1

I trained a XGBClassifier for my classification problem and did Hyper-parameter tuning over huge grid(probably tuned every possible parameter) using optuna. While testing, change of random_state changes model performance metrics (roc_auc/recall/precision), feature_importance and even model predictions (predict_prob).

  1. What does this tell me about my data?

Since I have to take this model in production, how should I tackle this for model to be more robust?
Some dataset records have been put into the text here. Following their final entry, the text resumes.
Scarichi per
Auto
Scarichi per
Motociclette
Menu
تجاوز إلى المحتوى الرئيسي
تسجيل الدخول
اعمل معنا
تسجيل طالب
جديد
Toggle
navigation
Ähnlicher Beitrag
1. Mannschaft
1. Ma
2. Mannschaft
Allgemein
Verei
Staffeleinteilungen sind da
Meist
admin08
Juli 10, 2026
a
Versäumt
  1. Stay with one random_state (say default 0) which we use during cross_validation and use it on out-of-sample as well.
  2. During cross_validation, on top of each param_combination, run few random_state(say 10) and take avg model performance.
dgomzi
  • 106
  • 1
  • 14
  • Do you subsample while training? If that's the case you will of course randomly pick different variables according to the different seed you choose. This might also be hinted by the different importance results. – CAPSLOCK Dec 13 '19 at 08:47
  • Yes subsample is one of parameters to optimize. How should we tell our model is robust even with all this randomness? – dgomzi Dec 13 '19 at 09:05

3 Answers3

1

These are my two cents. Take the answer with a grain of salt.
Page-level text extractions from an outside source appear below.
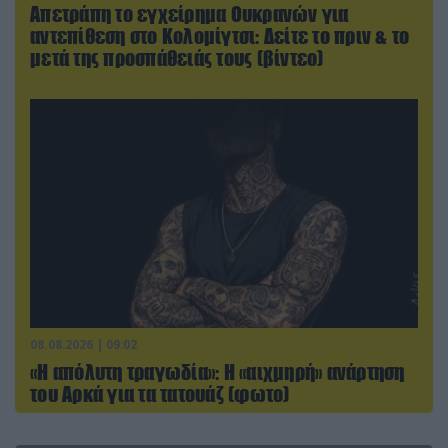
Απετράπη το εγχείρημα Ουκρανών για
αντεπίθεση στο Κολομίγτσι: Δείτε το πριν & το
μετά της προσπάθειάς τους (βίντεο)
08.08.2026 | 09:02
«Η απόλυτη τραγωδία»: Η «αιχμηρή» ανάρτηση
του Αρκά για τα τατουάζ (φωτο)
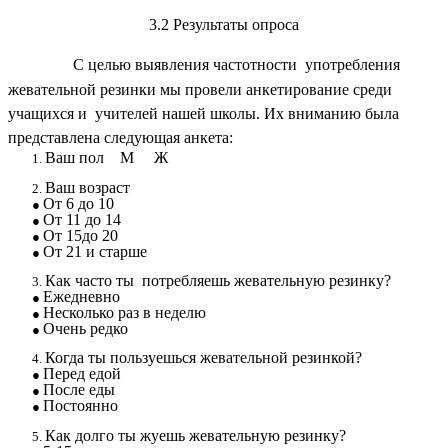
3.2 Результаты опроса
С целью выявления частотности употребления
жевательной резинки мы провели анкетирование среди
учащихся и учителей нашей школы. Их вниманию была
представлена следующая анкета:
Ваш пол М Ж
Ваш возраст
От 6 до 10
От 11 до 14
От 15до 20
От 21 и старше
Как часто ты потребляешь жевательную резинку?
Ежедневно
Несколько раз в неделю
Очень редко
Когда ты пользуешься жевательной резинкой?
Перед едой
После еды
Постоянно
Как долго ты жуешь жевательную резинку?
The XGB classifier is a boosting algorithm, which naturally depends on randomness (so is a Random Forest for example). Hence, changing seed will inherently change the training of the model and its output.
Different seeds will also change the CV splits and alter further the results.

Further, boosting aims to reduce variance as it uses multiple models (bagging) and at the same time it reduces bias as it trains each subsequent model based on the previous models' errors (the boosting part). However, boosting models can, in principle, overfit.
In fact, if your base learner is not weak it will easily overfits the data and there won't be any residuals or errors for the subsequent models to build upon.
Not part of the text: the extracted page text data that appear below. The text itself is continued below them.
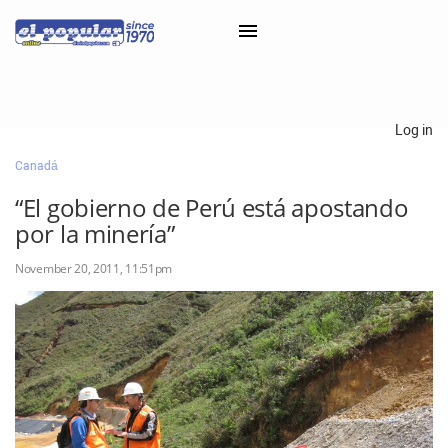
×
Log in
Canadá
Classifieds
“El gobierno de Perú está apostando
Categorías
por la minería”
Iniciar sesión con Clascal
November 20, 2011, 11:51pm
×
Now, for your problem, you should first verify that you are not overfitting your model to the data.

Then you might want to fix a certain number of seeds (you still want to be able to reproduce the results so it's important to fix them) and average the results obtained across the seeds.

CAPSLOCK
  • 6,243
  • 3
  • 33
  • 56
  • hi i have fixed random_state in xgbclassifier but each time i run my accuracy is different, i fix random state for cv in stratifiedkfold as well as train test split. Is there anything i am not fixing? – Maths12 Feb 04 '22 at 12:15
1

I tend to think if the model is sensitive to the random seed, it isn't a very good model. With XGB can try and add more estimators - that can help make it more stable.

For any model with a random seed, for each candidate set of parameter options (usually already filtered to a shortlist of candidate), I tend to run a bunch of repeats on the same data for different random seeds and measure the difference in the output. I expect the evaluation metric standard deviation to be small (relative to mean), and the overlap of the predictions in each class to be very high. If either of these is not the case I don't accept the model. If it is the case, I simply pick one of the candidate models at random - it should not matter what the random seed is!

I still record the random seed used - this is still needed to recreate results!

Ken Syme
  • 3,532
  • 2
  • 17
  • 19
0

random_state parameter just helps in replicating results every time you run your model. Since you are using cross_validation, assuming it is k-fold, then all your data will go into train and test and the CV score will be anyways average of the number of folds you decide. I believe you can set on any random_state and quote the results from CV.